Il professore entra in classe per la terza ora. Fisica.
Geloso.
Il moto delle particelle subatomiche…
Geloso.
Stati quantici…
Geloso di Lei, Luna.
Livelli energetici degli elettroni…
Luna. Le sue labbra. I suoi occhi.
…Orbitale quantico? Cos’è un orbitale???
I suoi capelli. La sua voce che mi dice “Ciao”. E’ calda.
La fotodiffusione a scatter…
E’ calda. Dolce. Mi prende la mano e se la mette sul viso. Sorride e arrossisce.
Sorride e mi guarda fisso.
La voglio.
Ora.
Svolto nel corridoio, quasi correndo, sudando gelido. La sua aula si apre. Da lontano
vedo uscire le due pretoriane. Le vedo là in fondo, che aspettano l’Imperatrice. Lei
esce nel momento esatto in cui sto entrando io. Cerca di mormorare uno “scusa”
distratto, ma non la sento nemmeno.
La mia mano prende la sua. Mi giro contro il muro. Le leggo negli occhi che non sa cosa
fare, non ha capito cosa succede. Forse, nemmeno chi sono.
Mi avvicino con forza, le mie labbra sulle sue. Un alito solo, il nostro. Picchietto sui
denti, che si aprono quasi senza resistere. Chiudo gli occhi, aspettandomi il doppio
ceffone pretoriano più violento della Storia del Mondo. Invece sento un ridacchiare
lontano, le pretoriane sono rientrate in classe. I miei occhi chiusi vedono il viso di lei,
rosso come un peperone. La sua mano libera ondeggia lungo un fianco, indecisa se
allontanarmi o stringermi a Lei mentre il suo corpo tenta di riprendere fiato.
Trema tutta, poverina. Ha paura, e tanta. Sento il suo sapore, sento il suo odore, sento
la sua paura e la sua eccitazione, mischiate insieme.
E mi lascio affogare nelle mie emozioni.
Niente.
Non mi gira la testa?
E la musica? Non sento la musica. Non dovrei sentire la musica?
E perché sento tante cose? E l’oblio dei sensi?
E perché per tenere gli occhi chiusi mi devo sforzare?
E perché ragiono tanto? Perché tanti perché?
Sto baciando lei, Luna! Una ragazza. La MIA ragazza!
Una ragazza… Soltanto una ragazza?
Sento un corpo fremere sotto le mie mani… lascio la presa sul polso, le labbra si
staccano e apro gli occhi. C’è lei di fronte a me. Un piccolo passerotto rosso e
spaventato, una ragazza sorpresa e spiazzata, una persona fragile che non sa se
piangere o ridere, se stare zitta a fissarmi o scappare via.
Non può essere… lei è Luna… il mio Amore… il mio amore… amore?
Guardo quegli occhi e li vedo per la prima volta. Verdi, profondi, spalancati. Non reggo
lo sguardo di quegli occhi, che cercano di capire chi sono. Li sento alle mie spalle
mentre mi giro e me ne vado quasi correndo, come sono venuto.

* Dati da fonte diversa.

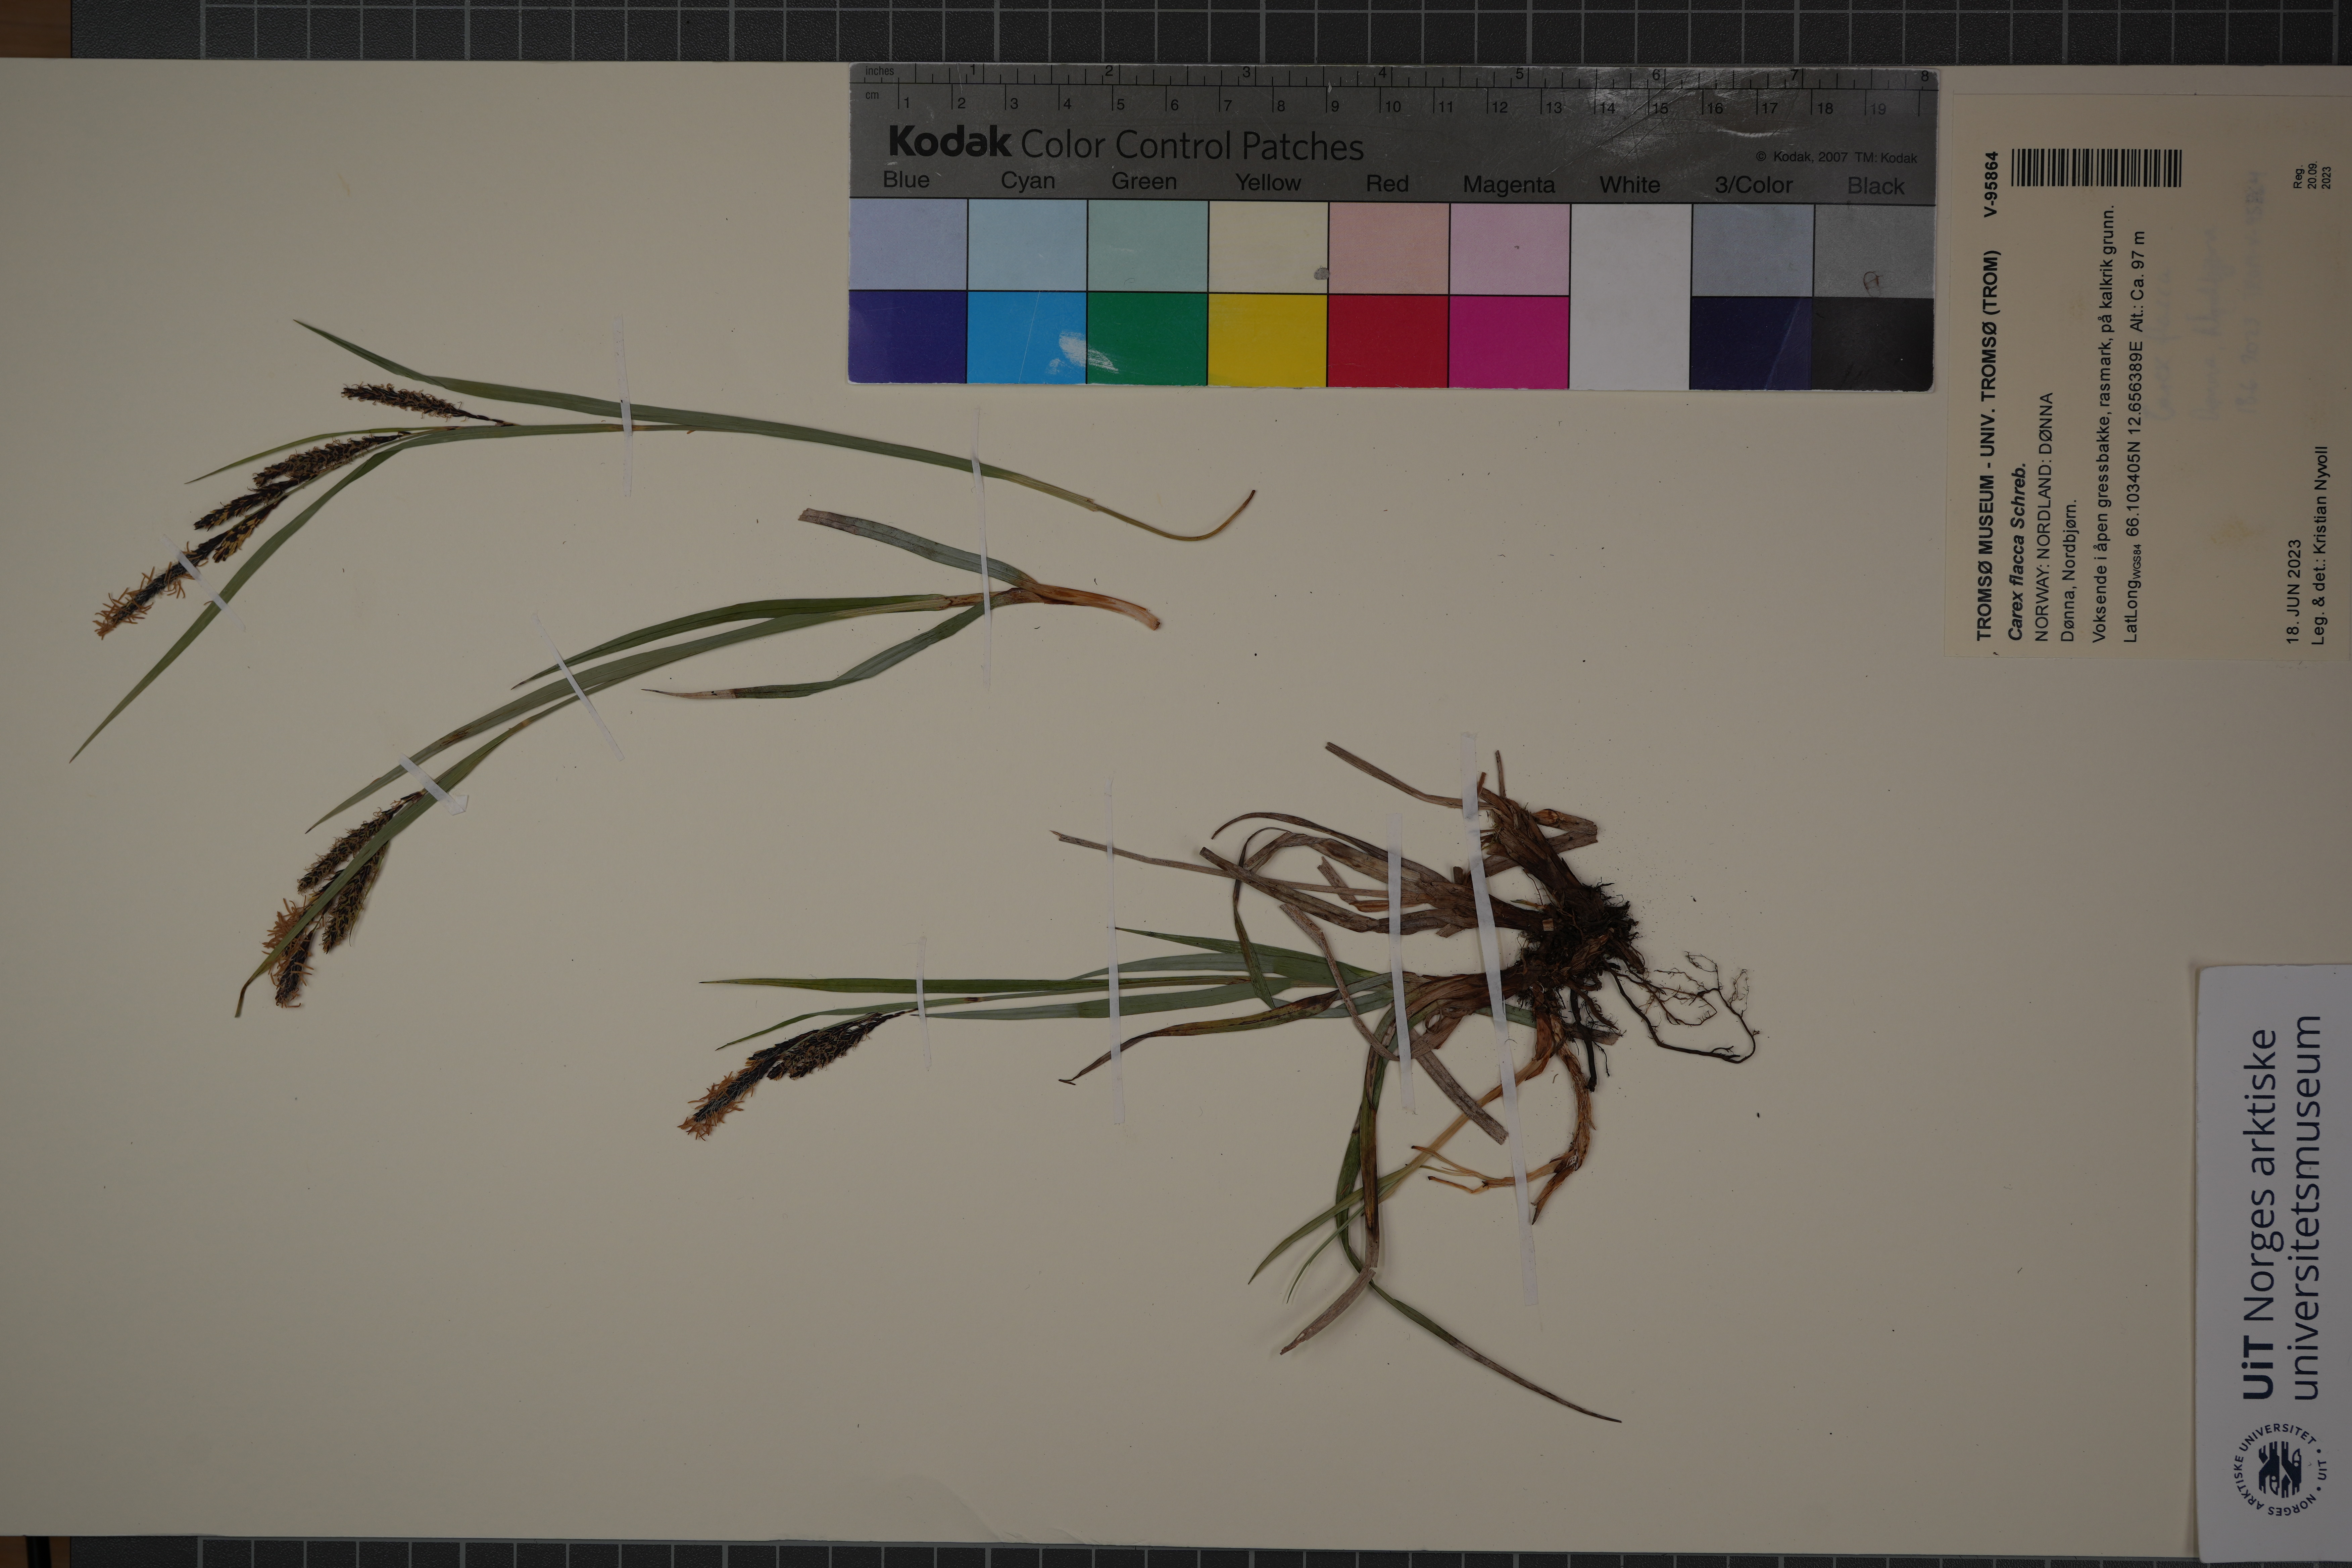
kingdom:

Mentre affronto i pochi metri che mi separano dalla mia classe, metri lunghi eterni, mi
sento un buco vuoto dentro. Un buco che non si può riempire, se non coi sogni. Un buco
che fino ad oggi ho cercato di ignorare. Di nascondere dietro l’idea di un sentimento
inventato.
Sono a metà di questo corridoio, in un intervallo qualsiasi di un qualsiasi giovedì di
febbraio, che ha l’unica sfiga di essere il 14.
E per la prima volta qui e adesso, soltanto qui e adesso, ora che il pensiero di Lei non
mi accompagna più, mi accorgo che sono davvero solo.